An unusual situation arose when Capt. Hildebrand was S-4 Officer. There was
the time he was conversing over the phone with a contractor in a British Office in
London for 100 tons of cinders for road work. Negotiations were proceeding under
difficulty because of static and a bad line connection. After the third break in
the telephone conversation, Capt. Hildebrand prepared to hang up, mumbling in
 agitation, "Ah, horseshit." The next evening the men at the railhead phoned to say
 that an order arrived from London–––3 carloads of horse Manure!

There was the time that Lt. Blandhard and his crew were unable to go to a fire because a guard wouldn’t let them out without a trip ticket.

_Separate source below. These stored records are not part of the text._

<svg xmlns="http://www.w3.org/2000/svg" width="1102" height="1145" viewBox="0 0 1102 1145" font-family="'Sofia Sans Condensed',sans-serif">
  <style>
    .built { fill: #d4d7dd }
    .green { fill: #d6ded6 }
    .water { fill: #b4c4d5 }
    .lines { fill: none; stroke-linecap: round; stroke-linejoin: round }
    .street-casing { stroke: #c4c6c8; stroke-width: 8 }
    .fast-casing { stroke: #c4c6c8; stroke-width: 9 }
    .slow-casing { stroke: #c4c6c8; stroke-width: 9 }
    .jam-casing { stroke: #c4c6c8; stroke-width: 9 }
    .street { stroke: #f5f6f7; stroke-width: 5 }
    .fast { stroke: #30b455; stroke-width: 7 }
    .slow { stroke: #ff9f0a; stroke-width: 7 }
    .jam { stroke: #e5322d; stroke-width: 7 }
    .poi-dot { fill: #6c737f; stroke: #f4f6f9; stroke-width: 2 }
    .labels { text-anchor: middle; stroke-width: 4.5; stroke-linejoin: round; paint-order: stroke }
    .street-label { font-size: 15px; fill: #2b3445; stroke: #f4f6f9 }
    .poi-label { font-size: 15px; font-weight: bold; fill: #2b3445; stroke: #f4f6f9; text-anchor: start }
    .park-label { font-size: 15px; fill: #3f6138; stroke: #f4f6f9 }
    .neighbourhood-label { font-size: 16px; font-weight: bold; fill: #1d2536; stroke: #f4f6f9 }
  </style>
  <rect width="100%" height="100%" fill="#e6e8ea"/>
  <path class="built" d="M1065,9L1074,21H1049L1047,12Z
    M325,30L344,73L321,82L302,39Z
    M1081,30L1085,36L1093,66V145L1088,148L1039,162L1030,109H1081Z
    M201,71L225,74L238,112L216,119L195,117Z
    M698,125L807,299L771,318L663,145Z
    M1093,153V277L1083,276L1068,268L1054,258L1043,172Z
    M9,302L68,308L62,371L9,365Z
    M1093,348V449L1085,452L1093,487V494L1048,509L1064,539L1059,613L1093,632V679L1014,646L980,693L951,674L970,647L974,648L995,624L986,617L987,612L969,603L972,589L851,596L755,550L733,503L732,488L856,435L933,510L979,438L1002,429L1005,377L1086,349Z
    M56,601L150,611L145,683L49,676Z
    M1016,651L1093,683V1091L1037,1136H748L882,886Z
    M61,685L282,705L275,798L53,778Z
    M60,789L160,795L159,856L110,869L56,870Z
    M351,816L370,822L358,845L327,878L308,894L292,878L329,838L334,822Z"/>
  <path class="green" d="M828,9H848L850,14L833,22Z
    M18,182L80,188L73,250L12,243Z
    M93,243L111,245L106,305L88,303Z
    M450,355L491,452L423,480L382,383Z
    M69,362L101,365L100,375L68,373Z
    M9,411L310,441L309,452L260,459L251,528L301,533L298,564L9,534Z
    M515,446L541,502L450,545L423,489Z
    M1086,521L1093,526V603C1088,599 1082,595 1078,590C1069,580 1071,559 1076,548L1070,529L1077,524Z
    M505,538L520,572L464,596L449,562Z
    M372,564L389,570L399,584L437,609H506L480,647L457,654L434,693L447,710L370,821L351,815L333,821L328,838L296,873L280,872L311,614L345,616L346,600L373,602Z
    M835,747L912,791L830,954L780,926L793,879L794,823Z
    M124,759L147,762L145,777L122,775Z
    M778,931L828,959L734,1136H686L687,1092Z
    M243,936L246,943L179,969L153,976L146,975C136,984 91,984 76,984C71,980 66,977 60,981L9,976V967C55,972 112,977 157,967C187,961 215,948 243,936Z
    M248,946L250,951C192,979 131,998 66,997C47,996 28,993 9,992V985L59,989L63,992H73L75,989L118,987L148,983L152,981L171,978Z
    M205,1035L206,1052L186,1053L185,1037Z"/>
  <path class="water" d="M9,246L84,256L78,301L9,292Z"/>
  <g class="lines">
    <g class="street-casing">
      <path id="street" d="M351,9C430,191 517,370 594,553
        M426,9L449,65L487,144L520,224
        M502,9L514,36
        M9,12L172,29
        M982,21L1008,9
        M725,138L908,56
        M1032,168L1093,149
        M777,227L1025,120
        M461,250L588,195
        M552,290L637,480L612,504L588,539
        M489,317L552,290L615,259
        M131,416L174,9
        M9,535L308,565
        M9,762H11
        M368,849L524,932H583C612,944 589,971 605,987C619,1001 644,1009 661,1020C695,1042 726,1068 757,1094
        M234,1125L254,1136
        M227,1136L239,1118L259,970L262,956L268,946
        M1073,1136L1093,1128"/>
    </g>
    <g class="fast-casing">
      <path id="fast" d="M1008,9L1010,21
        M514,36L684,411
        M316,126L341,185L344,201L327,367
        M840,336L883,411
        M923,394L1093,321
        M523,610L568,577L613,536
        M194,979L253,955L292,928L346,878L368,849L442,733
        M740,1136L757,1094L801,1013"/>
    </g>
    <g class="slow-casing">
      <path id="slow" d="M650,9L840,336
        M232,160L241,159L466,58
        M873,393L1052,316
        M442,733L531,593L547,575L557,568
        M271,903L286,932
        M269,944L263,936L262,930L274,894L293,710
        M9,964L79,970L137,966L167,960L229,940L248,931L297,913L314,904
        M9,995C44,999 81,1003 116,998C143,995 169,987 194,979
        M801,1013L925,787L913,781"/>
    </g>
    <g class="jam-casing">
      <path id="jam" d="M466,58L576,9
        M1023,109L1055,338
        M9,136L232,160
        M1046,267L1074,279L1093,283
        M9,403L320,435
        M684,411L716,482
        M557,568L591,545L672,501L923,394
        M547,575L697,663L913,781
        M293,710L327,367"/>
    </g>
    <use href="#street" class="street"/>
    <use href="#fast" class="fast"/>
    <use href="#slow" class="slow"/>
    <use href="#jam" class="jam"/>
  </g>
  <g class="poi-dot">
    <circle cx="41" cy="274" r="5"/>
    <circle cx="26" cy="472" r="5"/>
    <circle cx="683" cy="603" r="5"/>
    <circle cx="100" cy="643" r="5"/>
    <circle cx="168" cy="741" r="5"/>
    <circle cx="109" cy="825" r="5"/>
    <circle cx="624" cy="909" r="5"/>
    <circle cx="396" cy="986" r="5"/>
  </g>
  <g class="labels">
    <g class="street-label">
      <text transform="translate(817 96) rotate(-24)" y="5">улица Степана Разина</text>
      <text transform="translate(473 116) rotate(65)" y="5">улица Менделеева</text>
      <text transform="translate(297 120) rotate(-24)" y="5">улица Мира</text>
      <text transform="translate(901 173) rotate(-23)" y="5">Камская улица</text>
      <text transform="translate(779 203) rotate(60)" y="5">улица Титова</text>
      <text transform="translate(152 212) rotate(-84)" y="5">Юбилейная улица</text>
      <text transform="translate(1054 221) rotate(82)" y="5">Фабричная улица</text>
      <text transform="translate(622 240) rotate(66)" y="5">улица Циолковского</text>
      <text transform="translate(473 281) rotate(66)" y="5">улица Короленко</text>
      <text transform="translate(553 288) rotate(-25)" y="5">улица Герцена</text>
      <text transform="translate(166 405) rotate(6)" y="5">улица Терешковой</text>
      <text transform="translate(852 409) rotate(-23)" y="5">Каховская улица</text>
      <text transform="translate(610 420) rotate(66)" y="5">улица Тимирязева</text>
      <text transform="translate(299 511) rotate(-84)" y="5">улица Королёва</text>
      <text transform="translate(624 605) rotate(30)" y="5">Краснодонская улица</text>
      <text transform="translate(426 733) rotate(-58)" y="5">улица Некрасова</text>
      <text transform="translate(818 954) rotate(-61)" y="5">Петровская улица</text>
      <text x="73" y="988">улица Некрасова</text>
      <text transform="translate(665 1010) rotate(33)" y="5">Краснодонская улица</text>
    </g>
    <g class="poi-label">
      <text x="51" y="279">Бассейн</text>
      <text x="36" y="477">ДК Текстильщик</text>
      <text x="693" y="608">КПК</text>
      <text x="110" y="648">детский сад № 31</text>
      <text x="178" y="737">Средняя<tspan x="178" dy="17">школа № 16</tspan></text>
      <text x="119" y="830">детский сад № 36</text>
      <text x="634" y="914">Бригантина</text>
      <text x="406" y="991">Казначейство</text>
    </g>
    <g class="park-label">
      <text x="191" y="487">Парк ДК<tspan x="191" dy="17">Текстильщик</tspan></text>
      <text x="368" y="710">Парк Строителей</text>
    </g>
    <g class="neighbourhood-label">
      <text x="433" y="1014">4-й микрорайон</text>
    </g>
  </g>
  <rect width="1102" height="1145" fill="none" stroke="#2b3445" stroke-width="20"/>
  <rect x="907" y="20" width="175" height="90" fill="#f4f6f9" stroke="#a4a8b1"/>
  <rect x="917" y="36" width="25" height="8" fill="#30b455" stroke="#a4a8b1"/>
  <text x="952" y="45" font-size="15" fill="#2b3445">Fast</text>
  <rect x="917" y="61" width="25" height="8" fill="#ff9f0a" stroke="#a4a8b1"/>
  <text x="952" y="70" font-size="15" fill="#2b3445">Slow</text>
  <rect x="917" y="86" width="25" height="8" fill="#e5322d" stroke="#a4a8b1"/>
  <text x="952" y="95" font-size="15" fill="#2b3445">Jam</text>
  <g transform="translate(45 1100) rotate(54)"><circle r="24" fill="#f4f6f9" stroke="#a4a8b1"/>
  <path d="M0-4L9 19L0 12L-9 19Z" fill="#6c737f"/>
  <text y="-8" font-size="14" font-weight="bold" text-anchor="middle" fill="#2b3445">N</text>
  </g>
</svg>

Mention should be made of some of the outstanding developments of men of this field:

(a) Use of the modified unit personnel system on this Base––put into effect by M/Sgt. Stemem. Made possible handling of all personnel matters in one central location.
(b) T/Sgt. James Ross developed new type canvas doors instead of old hangar
(c) T/Sgt. Henry Huber and Cpl Elmon Miller’constructed a transmission jack from miscellaneous metal parts.
(d) T/Sgt. James Roberts fashioned a lock for the boom to fit into when a
crane is moved to a new location. Another development by Roberts is that of moving a grease cup for greasing of the clutch throw-out bearings on the forklift from
its position under the floorboard to a position above the floorboard.
(e) In the Chemical Warfare Section was developed a new wind vane; also an anti-personnel incendiary grenade, by modifying an M-14 incendiary grenade.
(f) The 2022nd QM Truck Co. inaugruated convoying materials directly to France. Pictures in Yank, a week ago.
(g) The cold spell in the winter of 1944-45, coldest in England in more than 50 years, but did not materially hamper operations.
(h) More than 1,000,000 pounds of supplies were shipped and received in 1 day.

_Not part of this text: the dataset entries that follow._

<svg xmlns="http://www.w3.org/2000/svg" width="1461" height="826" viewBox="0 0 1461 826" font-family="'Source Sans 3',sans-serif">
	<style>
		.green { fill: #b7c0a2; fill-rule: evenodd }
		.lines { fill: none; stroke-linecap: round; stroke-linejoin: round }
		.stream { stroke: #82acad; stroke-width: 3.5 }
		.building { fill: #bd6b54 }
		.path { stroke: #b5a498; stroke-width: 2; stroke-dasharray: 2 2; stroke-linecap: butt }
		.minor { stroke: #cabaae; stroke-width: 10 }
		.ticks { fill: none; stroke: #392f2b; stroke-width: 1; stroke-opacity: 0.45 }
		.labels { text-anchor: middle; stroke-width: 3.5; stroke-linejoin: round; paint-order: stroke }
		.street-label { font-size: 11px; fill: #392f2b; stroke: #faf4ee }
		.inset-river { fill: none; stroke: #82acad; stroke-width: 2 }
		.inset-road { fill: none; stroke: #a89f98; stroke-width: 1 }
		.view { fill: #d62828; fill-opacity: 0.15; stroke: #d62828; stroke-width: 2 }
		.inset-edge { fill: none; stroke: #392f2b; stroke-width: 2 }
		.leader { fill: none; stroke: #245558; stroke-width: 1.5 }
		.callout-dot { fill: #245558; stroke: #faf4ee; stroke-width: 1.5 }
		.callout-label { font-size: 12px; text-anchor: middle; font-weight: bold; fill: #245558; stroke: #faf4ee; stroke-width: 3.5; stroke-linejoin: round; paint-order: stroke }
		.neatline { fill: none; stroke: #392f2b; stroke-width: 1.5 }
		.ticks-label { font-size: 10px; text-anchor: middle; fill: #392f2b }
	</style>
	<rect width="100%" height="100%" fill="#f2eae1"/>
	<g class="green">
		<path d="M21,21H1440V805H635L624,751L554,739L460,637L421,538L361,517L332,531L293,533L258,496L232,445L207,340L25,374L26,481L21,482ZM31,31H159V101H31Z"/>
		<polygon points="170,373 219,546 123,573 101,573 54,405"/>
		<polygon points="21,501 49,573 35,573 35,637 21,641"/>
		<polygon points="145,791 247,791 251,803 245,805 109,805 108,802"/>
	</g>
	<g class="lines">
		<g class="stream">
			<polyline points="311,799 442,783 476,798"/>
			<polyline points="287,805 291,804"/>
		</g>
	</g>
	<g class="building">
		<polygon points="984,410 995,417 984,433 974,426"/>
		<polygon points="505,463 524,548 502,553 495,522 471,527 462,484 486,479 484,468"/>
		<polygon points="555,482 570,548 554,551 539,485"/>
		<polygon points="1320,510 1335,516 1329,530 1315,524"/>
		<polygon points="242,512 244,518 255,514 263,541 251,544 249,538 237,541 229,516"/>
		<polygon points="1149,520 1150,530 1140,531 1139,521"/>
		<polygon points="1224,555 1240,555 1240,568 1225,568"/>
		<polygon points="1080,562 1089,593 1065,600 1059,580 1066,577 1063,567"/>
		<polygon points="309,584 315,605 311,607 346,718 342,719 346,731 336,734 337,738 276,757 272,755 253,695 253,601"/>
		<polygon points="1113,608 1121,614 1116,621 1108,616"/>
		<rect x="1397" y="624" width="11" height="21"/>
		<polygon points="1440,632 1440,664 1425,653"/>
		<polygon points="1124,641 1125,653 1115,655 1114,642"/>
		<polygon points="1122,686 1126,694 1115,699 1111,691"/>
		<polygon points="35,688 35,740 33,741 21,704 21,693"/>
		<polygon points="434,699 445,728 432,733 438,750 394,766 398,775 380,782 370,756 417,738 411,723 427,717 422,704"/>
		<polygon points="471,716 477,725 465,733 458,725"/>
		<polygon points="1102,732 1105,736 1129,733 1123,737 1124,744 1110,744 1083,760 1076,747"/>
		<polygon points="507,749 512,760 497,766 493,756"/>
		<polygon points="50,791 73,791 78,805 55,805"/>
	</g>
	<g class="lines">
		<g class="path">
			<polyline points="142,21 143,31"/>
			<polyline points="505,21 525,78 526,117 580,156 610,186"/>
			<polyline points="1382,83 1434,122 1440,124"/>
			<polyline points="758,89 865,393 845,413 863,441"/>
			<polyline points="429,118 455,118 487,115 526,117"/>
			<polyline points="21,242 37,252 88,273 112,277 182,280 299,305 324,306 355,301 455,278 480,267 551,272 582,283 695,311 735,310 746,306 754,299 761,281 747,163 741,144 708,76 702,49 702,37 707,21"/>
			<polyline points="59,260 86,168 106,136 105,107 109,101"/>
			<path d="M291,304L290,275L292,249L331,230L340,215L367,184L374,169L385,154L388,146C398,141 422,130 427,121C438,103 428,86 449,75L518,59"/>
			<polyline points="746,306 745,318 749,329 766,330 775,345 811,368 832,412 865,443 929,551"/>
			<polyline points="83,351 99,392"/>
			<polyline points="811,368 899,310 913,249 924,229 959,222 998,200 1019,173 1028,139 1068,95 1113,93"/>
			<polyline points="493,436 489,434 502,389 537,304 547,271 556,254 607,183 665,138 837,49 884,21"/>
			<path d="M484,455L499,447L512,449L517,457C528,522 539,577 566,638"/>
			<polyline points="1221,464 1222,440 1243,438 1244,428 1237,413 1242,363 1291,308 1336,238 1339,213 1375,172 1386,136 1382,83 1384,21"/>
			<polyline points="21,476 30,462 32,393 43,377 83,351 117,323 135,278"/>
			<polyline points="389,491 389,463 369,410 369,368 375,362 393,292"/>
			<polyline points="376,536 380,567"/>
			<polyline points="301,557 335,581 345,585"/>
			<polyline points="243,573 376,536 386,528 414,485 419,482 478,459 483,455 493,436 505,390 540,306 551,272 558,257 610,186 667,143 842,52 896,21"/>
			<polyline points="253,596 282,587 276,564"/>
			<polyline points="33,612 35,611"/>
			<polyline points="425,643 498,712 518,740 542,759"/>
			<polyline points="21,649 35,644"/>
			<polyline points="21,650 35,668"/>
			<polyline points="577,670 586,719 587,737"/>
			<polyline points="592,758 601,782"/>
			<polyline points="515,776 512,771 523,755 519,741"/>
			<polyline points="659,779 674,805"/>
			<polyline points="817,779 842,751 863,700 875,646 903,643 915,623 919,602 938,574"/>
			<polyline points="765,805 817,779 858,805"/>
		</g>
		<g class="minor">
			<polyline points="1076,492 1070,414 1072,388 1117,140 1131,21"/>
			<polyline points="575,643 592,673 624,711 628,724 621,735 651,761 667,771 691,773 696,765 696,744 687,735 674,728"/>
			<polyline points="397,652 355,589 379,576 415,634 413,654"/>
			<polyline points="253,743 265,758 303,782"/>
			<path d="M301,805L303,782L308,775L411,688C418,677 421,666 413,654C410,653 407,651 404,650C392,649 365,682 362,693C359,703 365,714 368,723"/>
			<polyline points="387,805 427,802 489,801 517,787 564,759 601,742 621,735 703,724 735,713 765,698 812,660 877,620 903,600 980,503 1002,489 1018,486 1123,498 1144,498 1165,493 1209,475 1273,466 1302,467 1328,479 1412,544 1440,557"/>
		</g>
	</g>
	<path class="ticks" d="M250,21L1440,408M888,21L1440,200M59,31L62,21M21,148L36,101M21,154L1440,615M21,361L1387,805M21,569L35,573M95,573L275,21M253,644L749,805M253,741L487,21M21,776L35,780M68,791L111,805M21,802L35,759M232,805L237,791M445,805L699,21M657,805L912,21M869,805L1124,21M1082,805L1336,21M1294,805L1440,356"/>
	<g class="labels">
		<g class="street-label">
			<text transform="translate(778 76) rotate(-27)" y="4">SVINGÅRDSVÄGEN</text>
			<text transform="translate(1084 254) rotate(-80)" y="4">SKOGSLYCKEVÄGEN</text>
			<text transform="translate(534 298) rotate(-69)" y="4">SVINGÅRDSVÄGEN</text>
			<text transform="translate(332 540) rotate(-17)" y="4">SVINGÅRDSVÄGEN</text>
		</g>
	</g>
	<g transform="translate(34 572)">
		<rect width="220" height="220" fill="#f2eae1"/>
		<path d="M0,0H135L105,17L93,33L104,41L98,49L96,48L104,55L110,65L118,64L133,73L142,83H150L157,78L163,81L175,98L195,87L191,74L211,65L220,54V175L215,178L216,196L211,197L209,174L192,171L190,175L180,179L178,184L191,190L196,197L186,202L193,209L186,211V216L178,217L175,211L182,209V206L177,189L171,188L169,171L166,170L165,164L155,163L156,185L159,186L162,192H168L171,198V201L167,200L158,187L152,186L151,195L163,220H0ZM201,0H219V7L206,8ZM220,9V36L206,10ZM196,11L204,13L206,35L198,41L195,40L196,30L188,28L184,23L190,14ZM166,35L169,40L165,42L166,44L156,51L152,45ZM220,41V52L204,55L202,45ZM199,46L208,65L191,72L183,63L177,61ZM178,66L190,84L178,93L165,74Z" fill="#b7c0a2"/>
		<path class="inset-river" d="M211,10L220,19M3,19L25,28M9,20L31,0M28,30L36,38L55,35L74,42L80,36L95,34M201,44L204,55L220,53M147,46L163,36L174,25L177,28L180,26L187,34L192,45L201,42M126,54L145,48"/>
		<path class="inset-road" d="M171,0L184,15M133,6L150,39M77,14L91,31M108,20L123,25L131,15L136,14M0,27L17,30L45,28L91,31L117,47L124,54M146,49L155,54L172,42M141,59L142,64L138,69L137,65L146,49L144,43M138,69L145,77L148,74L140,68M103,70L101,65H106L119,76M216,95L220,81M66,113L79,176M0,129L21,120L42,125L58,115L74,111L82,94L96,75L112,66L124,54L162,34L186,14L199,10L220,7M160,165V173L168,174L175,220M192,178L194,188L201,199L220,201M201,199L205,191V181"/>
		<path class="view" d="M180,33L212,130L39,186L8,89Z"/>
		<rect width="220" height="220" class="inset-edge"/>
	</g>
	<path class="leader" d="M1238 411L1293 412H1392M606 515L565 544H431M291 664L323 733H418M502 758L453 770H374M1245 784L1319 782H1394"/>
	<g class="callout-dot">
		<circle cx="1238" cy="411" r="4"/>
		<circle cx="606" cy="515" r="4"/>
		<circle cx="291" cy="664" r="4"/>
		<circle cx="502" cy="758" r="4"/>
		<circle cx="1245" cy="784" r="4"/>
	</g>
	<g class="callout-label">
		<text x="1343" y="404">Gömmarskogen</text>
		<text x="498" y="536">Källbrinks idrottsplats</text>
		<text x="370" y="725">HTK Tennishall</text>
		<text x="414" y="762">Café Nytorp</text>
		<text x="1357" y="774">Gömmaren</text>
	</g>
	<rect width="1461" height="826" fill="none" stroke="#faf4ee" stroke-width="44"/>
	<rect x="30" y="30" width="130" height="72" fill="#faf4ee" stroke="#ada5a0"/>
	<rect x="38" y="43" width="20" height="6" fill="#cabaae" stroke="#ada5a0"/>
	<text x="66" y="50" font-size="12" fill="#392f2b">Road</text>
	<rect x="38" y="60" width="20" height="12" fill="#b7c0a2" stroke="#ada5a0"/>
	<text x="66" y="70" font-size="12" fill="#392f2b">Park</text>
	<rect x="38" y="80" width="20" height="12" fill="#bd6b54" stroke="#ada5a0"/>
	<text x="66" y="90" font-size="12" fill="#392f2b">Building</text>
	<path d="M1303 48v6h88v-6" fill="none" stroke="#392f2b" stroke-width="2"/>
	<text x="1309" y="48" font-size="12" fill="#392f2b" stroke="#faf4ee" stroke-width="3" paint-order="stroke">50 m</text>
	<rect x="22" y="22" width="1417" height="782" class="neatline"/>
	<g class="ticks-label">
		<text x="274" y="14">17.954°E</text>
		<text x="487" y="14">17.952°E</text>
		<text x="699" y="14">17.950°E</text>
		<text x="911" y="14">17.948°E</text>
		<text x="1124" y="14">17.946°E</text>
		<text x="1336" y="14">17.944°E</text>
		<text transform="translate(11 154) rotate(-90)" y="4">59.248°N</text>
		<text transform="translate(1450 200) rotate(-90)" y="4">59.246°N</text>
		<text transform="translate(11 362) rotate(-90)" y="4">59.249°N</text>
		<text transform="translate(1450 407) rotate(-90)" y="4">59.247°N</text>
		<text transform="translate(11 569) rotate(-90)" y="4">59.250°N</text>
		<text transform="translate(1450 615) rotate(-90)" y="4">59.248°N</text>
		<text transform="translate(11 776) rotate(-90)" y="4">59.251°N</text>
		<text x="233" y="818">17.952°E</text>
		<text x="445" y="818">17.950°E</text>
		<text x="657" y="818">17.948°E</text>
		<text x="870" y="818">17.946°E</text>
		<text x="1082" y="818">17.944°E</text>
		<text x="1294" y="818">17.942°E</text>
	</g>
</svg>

Men of Sec. 1 that are in charge of various departments of this base:

M/Sgt. Lott. . . . . . . . .Administration Section
M/Sgt. Horney. . . . . . . .Depot Supply Office
M/Sgt. Hilton &T/Sgt. Charley-Overseas Section1
M/Sgt. Stone . . . . . . . .Stock Records
1st Sgt. Bailey. . . . . . .Air Corps Transportation
T/Sgt. Guilds. . . . . . . .Air Corps Transportation
S/Sgt. Armstrong & Abshure..A.O.G. and Teletype Section
S/Sgt. Harvey & Walter Heyner.Typewriter Repair
S/Sgt. Equale. . . . . . . .Depot Message Center
S/Sgt. Sharff. . . . . . . .Depot Personnel2
Sgt.   Guelker . . . . . . .Statistical Control
Sgt.   Prendergast . . . . .Central Files

1 handwritten on this line: “My bosses from Dec. ’44 to Nov. 45 ”
2 handwritten on this line: “My Boss from April ’44 to Dec. ’44.”